- Task prompt
Write out the forum thread on distributing 3D data between threads word for word, everything from "Algorithm or data" down to "rules as threads).".

- Text section
=== Section Start ===
Algorithm or data structure for broadcast messages in 3D - c++

Let's say some threads produce data and every piece of data has associated 3D coordinate. And other threads consumes these data and every consumer thread has cubic volume of interest described by center and "radius" (size of the cube). Consumer threads can update their cube of interest parameter (like move it) from time to time. Every piece of data is broadcasted - a copy of it should be received by every thread which has cube of interest which includes this coordinate.
What multi-threaded data structure can be used for this with the best performance? I am using C++, but generic algorithm pointer is fine too.
Bonus: it would be nice if an algorithm will have possibility to generalize to multiple network nodes (some nodes produce data and some consumes with the same rules as threads).
Extra information: there are more consumers than producers, there are much more data broadcasts than cube of interest changes (cube size changes are very rare, but moving is quite common event). It's okay if consumer will start receiving data from the new cube of interest after some delay after changing it (but before that it should continue receive data from the previous cube).

Your terminology is problematic. A cube by definition does not have a radius; a sphere does. A broadcast by definition is received by everyone, it is not received only by those who are interested; a multicast is.
I have encountered this problem in the development of an MMORPG. The approach taken in the development of that MMORPG was a bit wacky, but in the decade that followed my thinking has evolved so I have a much better idea of how to go about it now.
The solution is a bit involved, but it does not require any advanced notions like space partitioning, and it is reusable for all kinds of information that the consumers will inevitably need besides just 3D coordinates. Furthermore, it is reusable for entirely different projects.
=== Section End ===
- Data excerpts
=== Section Start ===
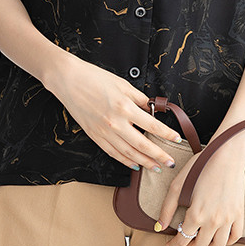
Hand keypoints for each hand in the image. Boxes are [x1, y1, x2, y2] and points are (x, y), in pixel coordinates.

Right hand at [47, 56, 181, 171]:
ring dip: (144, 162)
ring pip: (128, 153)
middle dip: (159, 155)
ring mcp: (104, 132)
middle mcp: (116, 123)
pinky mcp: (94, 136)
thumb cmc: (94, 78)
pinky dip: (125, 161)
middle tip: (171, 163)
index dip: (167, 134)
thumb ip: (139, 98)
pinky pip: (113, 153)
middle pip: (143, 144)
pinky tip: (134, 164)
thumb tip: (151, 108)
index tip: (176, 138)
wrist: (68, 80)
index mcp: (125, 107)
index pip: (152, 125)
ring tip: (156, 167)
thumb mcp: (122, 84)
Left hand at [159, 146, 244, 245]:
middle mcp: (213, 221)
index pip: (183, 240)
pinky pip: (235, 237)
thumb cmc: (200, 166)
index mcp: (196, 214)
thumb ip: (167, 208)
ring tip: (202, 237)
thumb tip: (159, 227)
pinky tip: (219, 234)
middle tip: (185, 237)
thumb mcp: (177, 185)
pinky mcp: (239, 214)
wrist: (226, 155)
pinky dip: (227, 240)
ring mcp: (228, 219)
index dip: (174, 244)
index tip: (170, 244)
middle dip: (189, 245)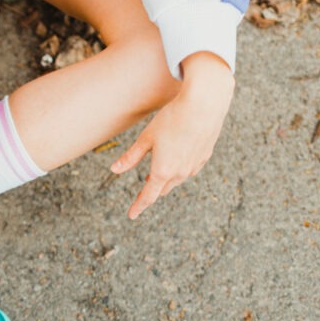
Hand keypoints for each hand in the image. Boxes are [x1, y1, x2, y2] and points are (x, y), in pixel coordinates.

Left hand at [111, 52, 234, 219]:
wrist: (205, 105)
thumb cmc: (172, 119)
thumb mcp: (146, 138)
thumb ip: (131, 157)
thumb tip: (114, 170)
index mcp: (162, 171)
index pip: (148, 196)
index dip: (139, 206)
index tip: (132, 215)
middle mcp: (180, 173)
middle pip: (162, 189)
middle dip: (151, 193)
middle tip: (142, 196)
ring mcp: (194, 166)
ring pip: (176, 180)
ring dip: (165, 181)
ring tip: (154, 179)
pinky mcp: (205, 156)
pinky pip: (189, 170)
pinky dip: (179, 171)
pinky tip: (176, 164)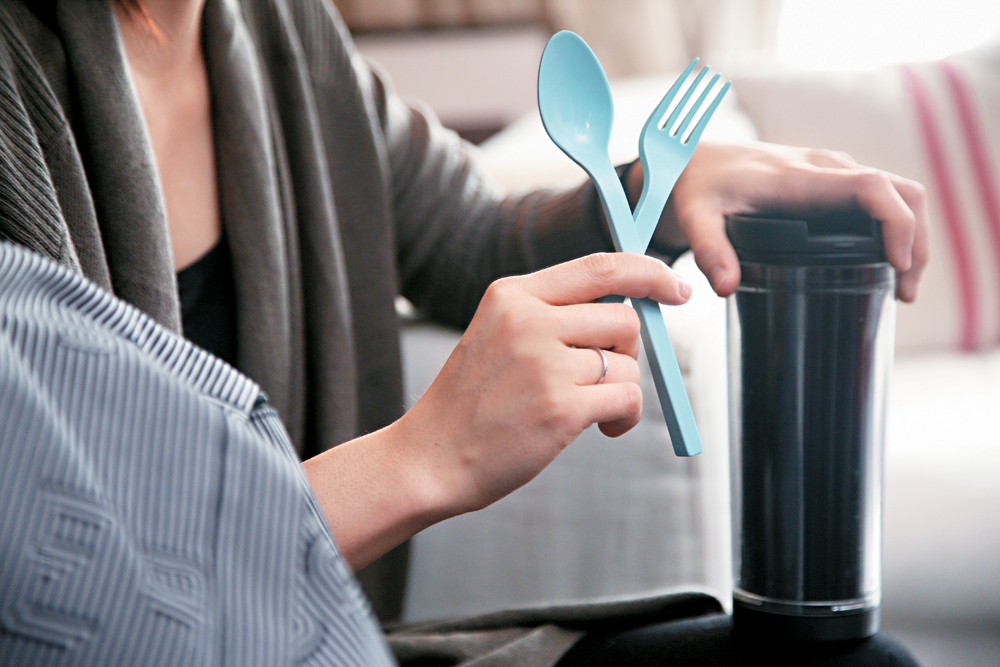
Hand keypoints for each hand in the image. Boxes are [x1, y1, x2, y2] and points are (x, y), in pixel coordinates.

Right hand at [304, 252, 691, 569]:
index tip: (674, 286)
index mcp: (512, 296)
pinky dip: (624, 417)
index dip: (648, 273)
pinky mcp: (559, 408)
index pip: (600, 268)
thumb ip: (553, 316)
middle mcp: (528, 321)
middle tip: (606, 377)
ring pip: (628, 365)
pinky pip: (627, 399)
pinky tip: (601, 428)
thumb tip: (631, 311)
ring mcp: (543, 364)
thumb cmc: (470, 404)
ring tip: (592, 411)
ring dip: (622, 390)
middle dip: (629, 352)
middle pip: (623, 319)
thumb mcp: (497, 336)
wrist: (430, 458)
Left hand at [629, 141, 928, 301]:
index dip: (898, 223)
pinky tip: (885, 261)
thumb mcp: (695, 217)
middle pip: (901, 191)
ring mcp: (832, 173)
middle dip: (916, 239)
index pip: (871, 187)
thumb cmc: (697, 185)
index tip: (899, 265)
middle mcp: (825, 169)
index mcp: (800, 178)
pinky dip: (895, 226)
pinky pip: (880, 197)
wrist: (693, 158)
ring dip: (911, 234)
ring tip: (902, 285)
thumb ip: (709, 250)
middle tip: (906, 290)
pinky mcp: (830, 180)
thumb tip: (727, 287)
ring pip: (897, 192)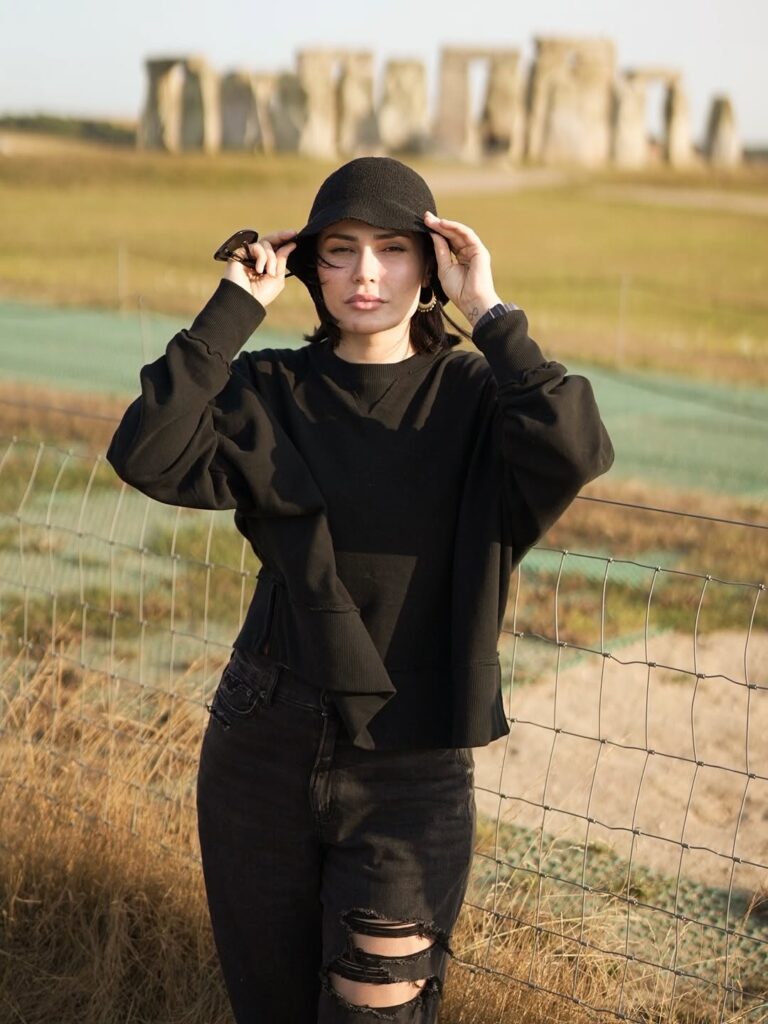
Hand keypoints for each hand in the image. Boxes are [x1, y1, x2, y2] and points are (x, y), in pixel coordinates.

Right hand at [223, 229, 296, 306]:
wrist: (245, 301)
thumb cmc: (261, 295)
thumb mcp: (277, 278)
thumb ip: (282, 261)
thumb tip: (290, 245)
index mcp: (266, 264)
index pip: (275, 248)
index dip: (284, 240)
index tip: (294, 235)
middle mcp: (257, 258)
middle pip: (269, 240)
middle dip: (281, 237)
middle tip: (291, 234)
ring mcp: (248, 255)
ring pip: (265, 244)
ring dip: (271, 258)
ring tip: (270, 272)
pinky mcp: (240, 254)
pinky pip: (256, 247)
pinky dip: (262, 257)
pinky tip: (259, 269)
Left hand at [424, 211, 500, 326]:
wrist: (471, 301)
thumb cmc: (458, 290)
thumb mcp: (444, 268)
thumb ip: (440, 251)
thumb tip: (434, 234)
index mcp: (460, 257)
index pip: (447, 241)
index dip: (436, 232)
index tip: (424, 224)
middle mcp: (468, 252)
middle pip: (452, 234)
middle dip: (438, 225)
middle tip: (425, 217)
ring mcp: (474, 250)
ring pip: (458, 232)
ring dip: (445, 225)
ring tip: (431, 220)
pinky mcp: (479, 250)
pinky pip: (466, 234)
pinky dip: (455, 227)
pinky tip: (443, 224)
=== Section End ===
- Exercise output
Algorithm or data structure for broadcast messages in 3D - c++

Let's say some threads produce data and every piece of data has associated 3D coordinate. And other threads consumes these data and every consumer thread has cubic volume of interest described by center and "radius" (size of the cube). Consumer threads can update their cube of interest parameter (like move it) from time to time. Every piece of data is broadcasted - a copy of it should be received by every thread which has cube of interest which includes this coordinate.
What multi-threaded data structure can be used for this with the best performance? I am using C++, but generic algorithm pointer is fine too.
Bonus: it would be nice if an algorithm will have possibility to generalize to multiple network nodes (some nodes produce data and some consumes with the same rules as threads).